Selection
::::::
Third, as I said, I'm selfish. Python 3 does have carrots, and I want them. As long as I have to support Python 2 in my code, I can't use keyword-only arguments, or extended argument unpacking, or async/await, or any of the dozens of features that can't be used in cross compatible code.

A counterargument might be that instead of blocking users of existing libraries, developers should create new libraries which are Python 3-only and make use of new exciting features of Python 3 there. I agree we should do that, but existing libraries are good too. I don't see why developers should throw out all of a well-developed library just so they can use some Python features that they are excited about.
::::::
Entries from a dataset
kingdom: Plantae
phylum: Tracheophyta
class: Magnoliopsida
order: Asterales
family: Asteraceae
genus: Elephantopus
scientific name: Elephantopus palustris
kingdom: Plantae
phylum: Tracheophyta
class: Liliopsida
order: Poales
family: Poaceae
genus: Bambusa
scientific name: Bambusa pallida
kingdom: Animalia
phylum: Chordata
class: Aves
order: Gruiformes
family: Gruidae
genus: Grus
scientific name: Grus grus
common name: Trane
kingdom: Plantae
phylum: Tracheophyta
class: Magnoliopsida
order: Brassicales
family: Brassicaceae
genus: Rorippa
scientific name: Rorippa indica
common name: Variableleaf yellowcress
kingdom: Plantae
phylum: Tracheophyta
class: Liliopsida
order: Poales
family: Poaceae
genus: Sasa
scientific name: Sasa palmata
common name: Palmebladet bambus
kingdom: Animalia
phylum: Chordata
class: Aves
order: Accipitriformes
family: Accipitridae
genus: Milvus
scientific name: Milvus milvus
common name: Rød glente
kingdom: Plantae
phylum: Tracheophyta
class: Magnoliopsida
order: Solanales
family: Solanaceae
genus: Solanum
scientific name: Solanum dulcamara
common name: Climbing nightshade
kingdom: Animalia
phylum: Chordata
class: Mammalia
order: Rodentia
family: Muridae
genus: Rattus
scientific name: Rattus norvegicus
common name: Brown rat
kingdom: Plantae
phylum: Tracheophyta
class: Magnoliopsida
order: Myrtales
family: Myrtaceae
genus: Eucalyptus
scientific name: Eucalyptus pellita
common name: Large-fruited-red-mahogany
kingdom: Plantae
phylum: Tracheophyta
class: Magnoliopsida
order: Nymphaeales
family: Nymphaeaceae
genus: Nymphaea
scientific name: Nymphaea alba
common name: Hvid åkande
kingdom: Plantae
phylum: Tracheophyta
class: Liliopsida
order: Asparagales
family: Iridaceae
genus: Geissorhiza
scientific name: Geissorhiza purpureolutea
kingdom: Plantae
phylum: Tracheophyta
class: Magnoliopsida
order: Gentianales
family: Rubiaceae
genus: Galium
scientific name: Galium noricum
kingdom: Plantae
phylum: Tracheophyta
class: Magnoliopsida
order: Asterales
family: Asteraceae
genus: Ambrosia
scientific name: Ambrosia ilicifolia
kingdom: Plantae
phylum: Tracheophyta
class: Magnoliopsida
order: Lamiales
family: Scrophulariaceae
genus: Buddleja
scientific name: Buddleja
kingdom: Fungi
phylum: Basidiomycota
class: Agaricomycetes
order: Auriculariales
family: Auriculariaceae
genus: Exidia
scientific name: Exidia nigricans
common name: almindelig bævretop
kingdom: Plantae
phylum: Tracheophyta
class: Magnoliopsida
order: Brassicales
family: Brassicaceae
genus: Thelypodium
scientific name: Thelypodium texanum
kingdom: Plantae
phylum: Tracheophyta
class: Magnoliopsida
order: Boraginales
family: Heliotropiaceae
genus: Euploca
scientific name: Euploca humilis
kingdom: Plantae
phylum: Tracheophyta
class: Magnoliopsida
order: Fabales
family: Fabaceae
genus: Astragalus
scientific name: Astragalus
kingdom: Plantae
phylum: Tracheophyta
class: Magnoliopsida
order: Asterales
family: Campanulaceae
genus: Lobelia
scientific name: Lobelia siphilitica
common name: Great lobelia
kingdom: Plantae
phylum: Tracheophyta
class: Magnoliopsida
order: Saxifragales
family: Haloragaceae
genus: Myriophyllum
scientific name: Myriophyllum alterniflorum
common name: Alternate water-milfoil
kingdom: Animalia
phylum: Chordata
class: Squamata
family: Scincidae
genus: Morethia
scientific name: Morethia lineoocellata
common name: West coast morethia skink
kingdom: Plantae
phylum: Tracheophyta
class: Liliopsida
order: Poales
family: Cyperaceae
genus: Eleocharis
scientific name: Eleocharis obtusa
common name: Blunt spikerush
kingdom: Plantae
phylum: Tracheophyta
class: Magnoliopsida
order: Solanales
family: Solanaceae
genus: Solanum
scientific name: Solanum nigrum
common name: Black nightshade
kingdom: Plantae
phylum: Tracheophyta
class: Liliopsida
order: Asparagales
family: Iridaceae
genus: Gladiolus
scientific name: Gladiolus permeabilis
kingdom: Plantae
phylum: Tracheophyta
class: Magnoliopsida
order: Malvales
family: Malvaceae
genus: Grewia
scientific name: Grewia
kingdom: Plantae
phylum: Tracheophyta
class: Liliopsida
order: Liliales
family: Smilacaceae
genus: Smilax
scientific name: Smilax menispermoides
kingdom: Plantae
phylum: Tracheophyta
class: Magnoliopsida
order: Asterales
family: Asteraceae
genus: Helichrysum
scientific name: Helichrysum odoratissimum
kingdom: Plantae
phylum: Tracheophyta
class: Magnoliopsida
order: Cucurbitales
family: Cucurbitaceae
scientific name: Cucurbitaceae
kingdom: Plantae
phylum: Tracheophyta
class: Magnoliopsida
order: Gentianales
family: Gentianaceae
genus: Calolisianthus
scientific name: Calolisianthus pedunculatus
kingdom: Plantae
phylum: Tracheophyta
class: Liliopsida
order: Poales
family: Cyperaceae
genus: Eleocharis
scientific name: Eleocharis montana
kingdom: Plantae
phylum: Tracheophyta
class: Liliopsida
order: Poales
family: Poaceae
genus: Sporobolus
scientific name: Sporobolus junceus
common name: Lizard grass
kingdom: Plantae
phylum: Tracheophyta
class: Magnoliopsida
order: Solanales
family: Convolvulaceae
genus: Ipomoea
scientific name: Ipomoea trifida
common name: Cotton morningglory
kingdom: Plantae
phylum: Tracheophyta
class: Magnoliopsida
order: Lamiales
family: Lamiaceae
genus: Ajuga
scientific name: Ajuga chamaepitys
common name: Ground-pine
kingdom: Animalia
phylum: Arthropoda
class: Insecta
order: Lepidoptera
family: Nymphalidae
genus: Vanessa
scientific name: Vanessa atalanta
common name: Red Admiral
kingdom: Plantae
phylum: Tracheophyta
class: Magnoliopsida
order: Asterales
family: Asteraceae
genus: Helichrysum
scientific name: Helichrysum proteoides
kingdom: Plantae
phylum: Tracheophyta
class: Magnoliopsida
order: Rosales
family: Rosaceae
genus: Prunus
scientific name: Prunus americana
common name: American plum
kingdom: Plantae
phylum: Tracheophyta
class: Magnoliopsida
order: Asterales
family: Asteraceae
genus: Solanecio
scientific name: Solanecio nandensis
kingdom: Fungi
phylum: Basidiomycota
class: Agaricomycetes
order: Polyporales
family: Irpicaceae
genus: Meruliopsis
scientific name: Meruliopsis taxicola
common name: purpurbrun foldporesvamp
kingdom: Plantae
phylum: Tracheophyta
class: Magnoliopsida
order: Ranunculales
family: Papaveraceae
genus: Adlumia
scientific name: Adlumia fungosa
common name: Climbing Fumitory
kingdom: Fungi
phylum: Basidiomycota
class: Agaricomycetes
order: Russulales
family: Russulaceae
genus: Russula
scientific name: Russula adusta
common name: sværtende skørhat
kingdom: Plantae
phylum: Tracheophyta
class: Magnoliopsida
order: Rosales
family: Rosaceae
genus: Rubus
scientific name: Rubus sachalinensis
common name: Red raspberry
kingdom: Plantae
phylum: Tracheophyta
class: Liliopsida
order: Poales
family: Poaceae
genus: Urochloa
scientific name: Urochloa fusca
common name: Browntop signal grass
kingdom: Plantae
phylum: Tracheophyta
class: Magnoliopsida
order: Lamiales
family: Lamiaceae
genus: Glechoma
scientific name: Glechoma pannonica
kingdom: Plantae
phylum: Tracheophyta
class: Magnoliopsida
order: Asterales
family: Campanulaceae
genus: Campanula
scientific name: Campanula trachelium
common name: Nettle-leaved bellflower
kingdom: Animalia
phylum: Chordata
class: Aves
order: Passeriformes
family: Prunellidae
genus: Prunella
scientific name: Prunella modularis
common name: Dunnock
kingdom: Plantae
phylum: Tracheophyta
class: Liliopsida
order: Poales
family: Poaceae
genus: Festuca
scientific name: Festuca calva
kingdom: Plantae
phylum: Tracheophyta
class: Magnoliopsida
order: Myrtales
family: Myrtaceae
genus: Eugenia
::::::
Required work
(a) List every Python 3 feature that the passage on Python 2 support names as unusable in cross-compatible code.
(b) Reproduce the entries verbatim, everything from the line containing "genus: Grewia" down to and including the line containing "genus: Sporobolus".
The passage and the entries were drawn from separate sources.

Solutions to the tasks
(a)
- keyword-only arguments
- extended argument unpacking
- async/await

(b)
genus: Grewia
scientific name: Grewia
kingdom: Plantae
phylum: Tracheophyta
class: Liliopsida
order: Liliales
family: Smilacaceae
genus: Smilax
scientific name: Smilax menispermoides
kingdom: Plantae
phylum: Tracheophyta
class: Magnoliopsida
order: Asterales
family: Asteraceae
genus: Helichrysum
scientific name: Helichrysum odoratissimum
kingdom: Plantae
phylum: Tracheophyta
class: Magnoliopsida
order: Cucurbitales
family: Cucurbitaceae
scientific name: Cucurbitaceae
kingdom: Plantae
phylum: Tracheophyta
class: Magnoliopsida
order: Gentianales
family: Gentianaceae
genus: Calolisianthus
scientific name: Calolisianthus pedunculatus
kingdom: Plantae
phylum: Tracheophyta
class: Liliopsida
order: Poales
family: Cyperaceae
genus: Eleocharis
scientific name: Eleocharis montana
kingdom: Plantae
phylum: Tracheophyta
class: Liliopsida
order: Poales
family: Poaceae
genus: Sporobolus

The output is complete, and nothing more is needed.